To get a clearer picture of where the market is, We reached out to several active investors to find out where web3 stands and what the future holds:
- Lior Messika, Founder and Managing Partner, Eden Block
- Atul Ajoy, Partner, Horseshoe Capital
- David Chreng-Messembourg, Founding Partner, LeadBlock Partners
- Randy Glein, Founder / Partner, and Sam Shapiro, Director, DFJ Growth
- Mercedes Bent, Partner, Lightspeed Venture Partner
- Jai Das, Co-Founder, President and Partner, Sapphire Ventures
(TechCrunch + is our membership program that helps founders and startup teams move forward. Here you can sign up.)
Big Tech Inc.
- Coinbase adds image display functionality: If you are using Coinbase Wallet on the desktop, this is the time to check your NFTs. We usually make some jokes here about the tech required to display images on computers, but we don’t want to wage a Twitter war with Bored Ape fans.
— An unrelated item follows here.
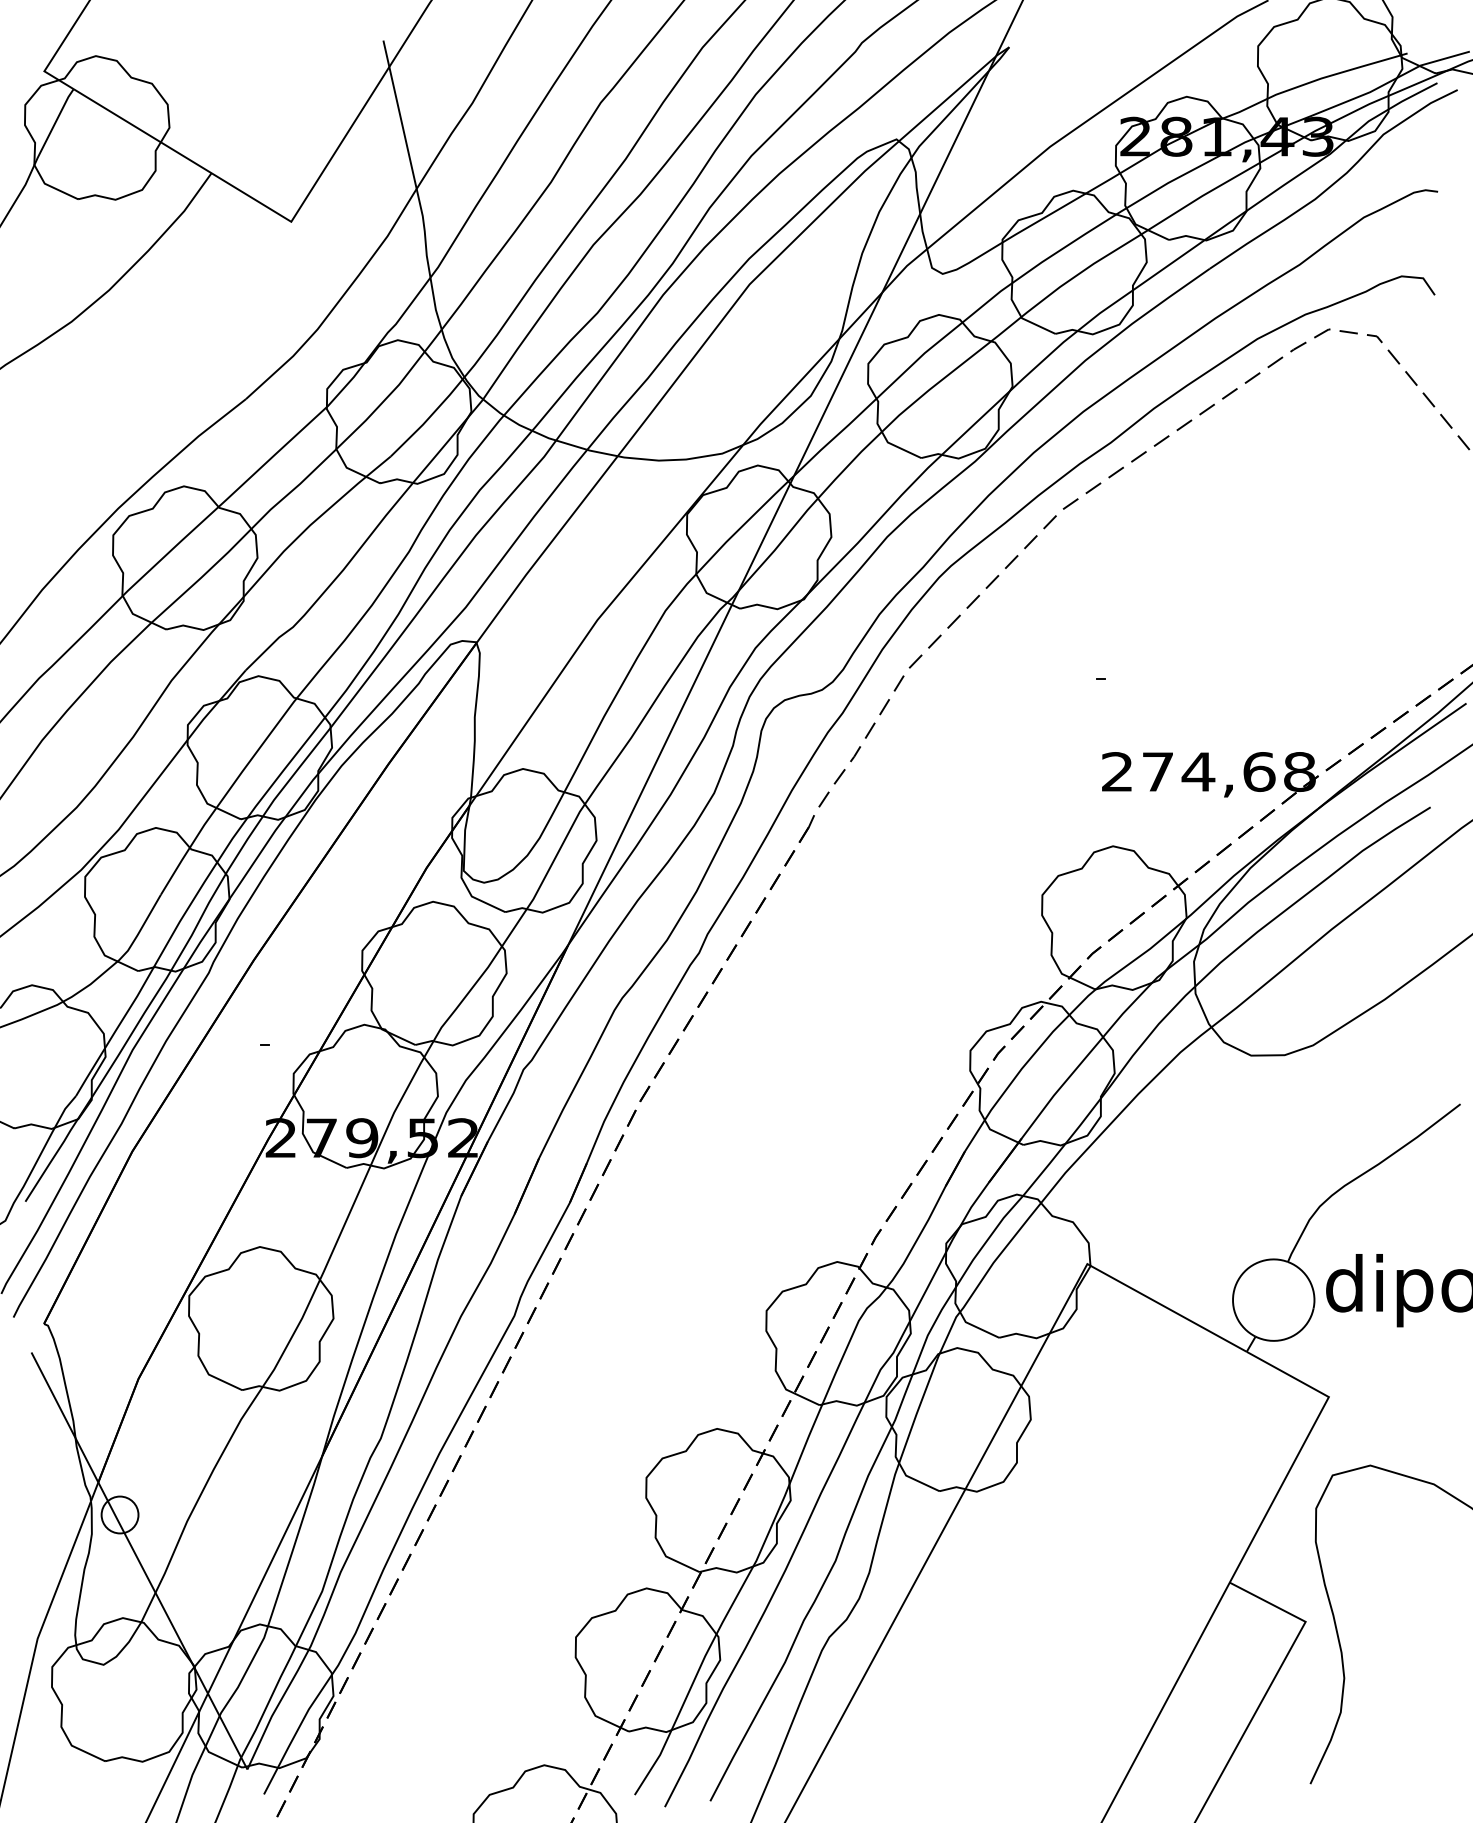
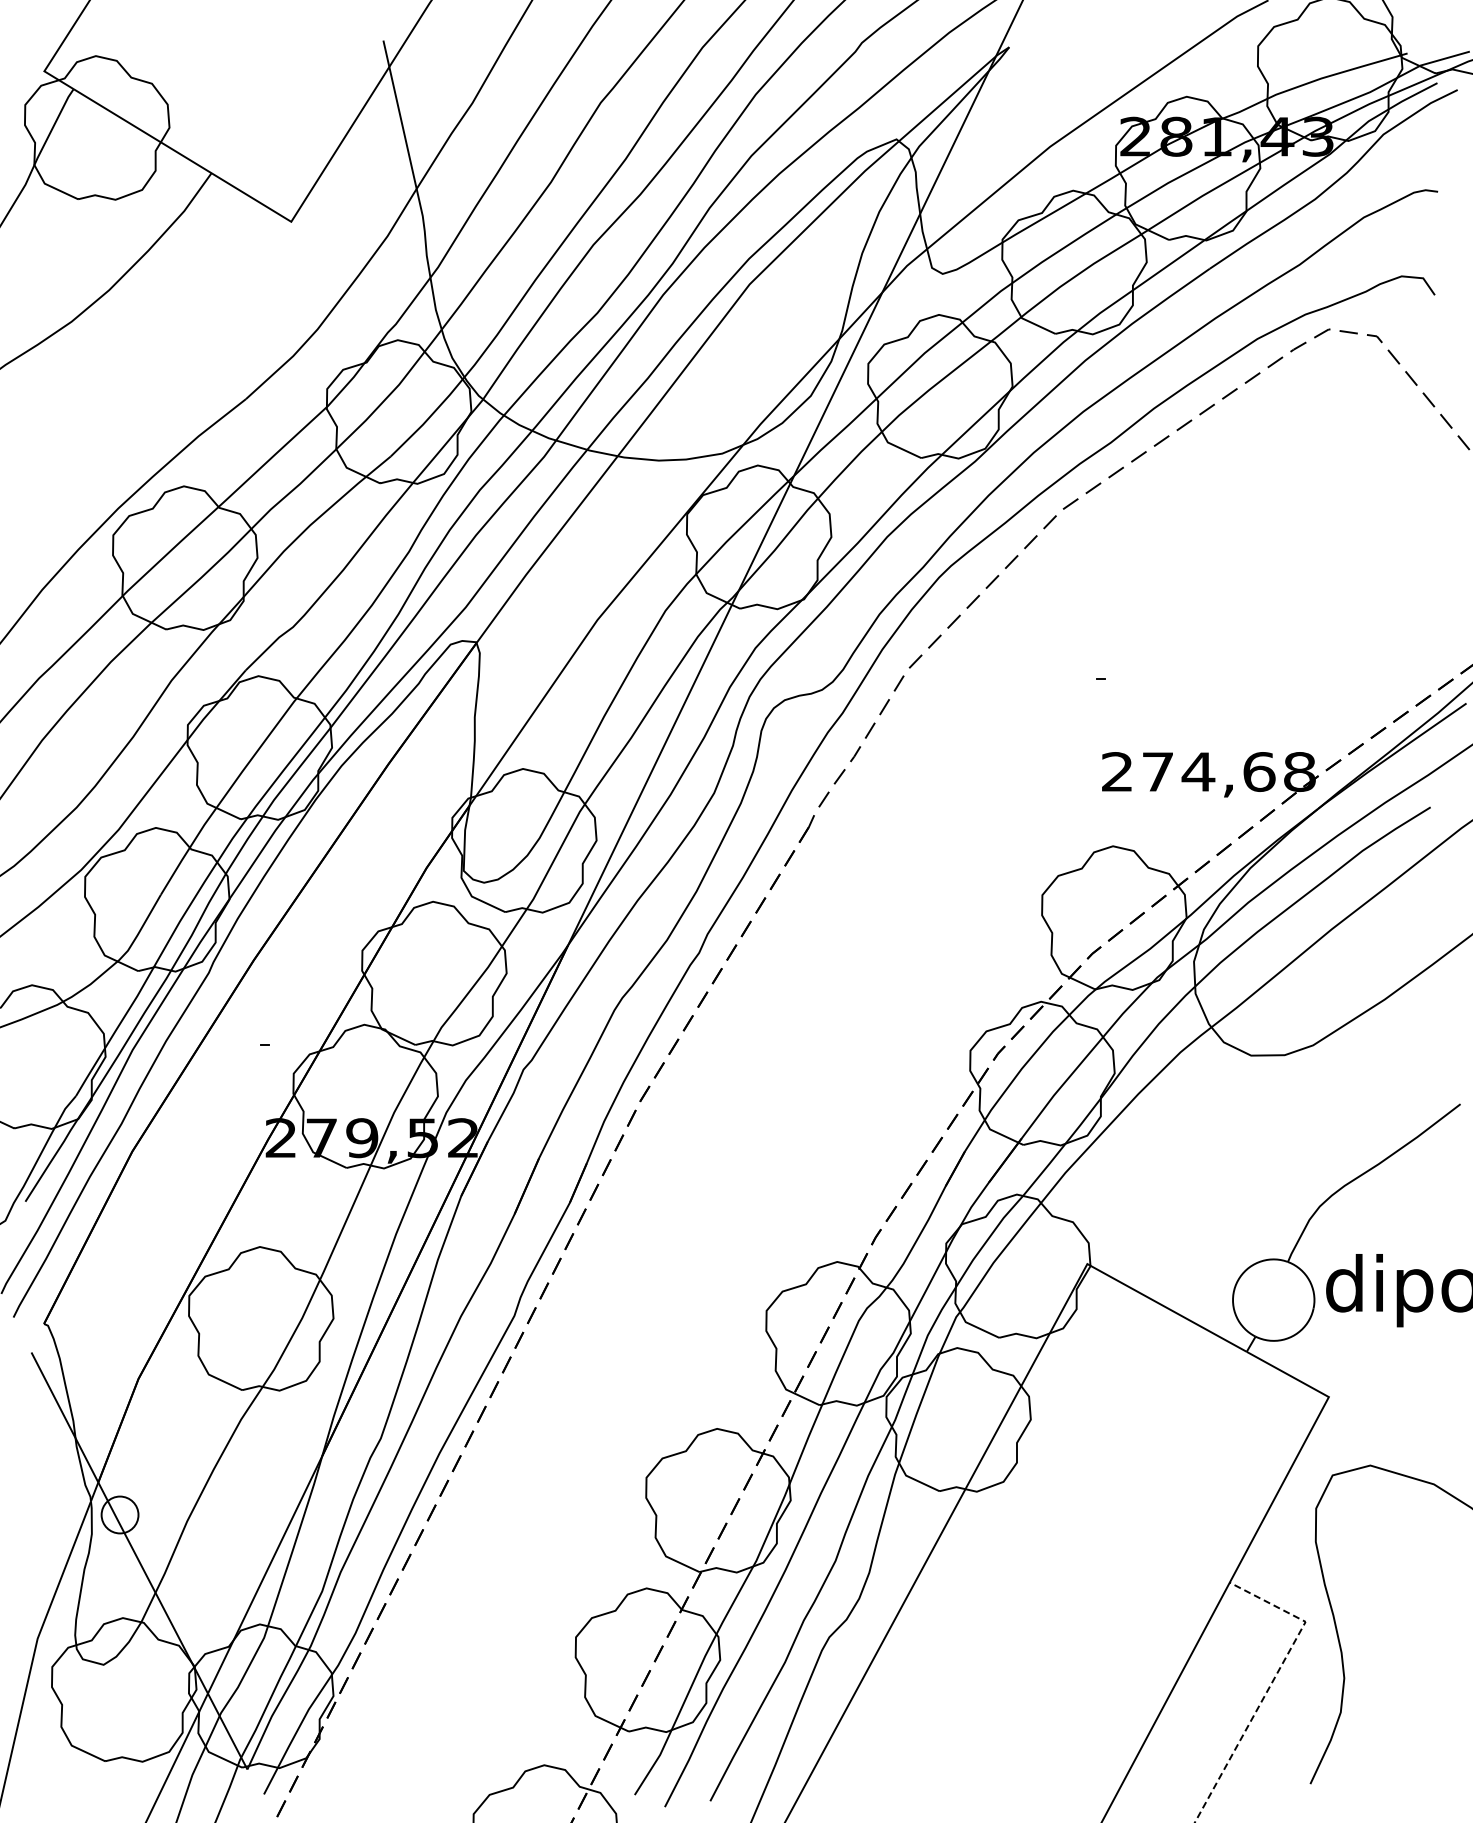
line at (1271, 1684): solid -> dashed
- Snap paid out a quarter of a billion this year to support its TikTok clone: Snap’s Snapchat service is an interesting social product to check out. It has never given up its small view of the social world, and its parent company has not shied away from using its capital – The company took on debt a few years ago – to keep the platform well filled. Today the company announced that it has paid developers $ 250 million to create content for Spotlight that is similar to TikTok.
- With the Cash App, users can now give away stocks and crypto: The ability to give away crypto is not in itself new, but the introduction of the Cash App feature could enable more crypto giving away to the mass market. Keep in mind that Cash App is no longer owned by Square, but rather owned by Block, its newly renamed parent company.
- Great Britain wants to shake up Google and Apple: The war between third party developers and the major mobile app store companies continues around the world. It was announced today that “the UK antitrust authority has given the clearest signal yet that interventions in the context of an upcoming reform of the country’s competition rules will be targeted” Apple (iOS) and Google (Android).
- A setback when driving yourself: Daily Crunch mentioned many self-driving milestones this year that include new commercial partnerships and tentative market moves. But there was some negative progress today, namely that the Chinese startup Pony.ai had its California test license withdrawn after a crash for autonomous driving.
- Netflix cuts prices in India: We noted in this letter that Netflix is entering the gaming business. Why? Because there are only so many people with enough money and internet access for Netflix to sell streaming services. Proof that the company is beginning to reach its natural market size is that the American streaming service is lowering prices in India. As our own Manish Singh notes, this is not the first time the company has tinkered with its pricing in the country.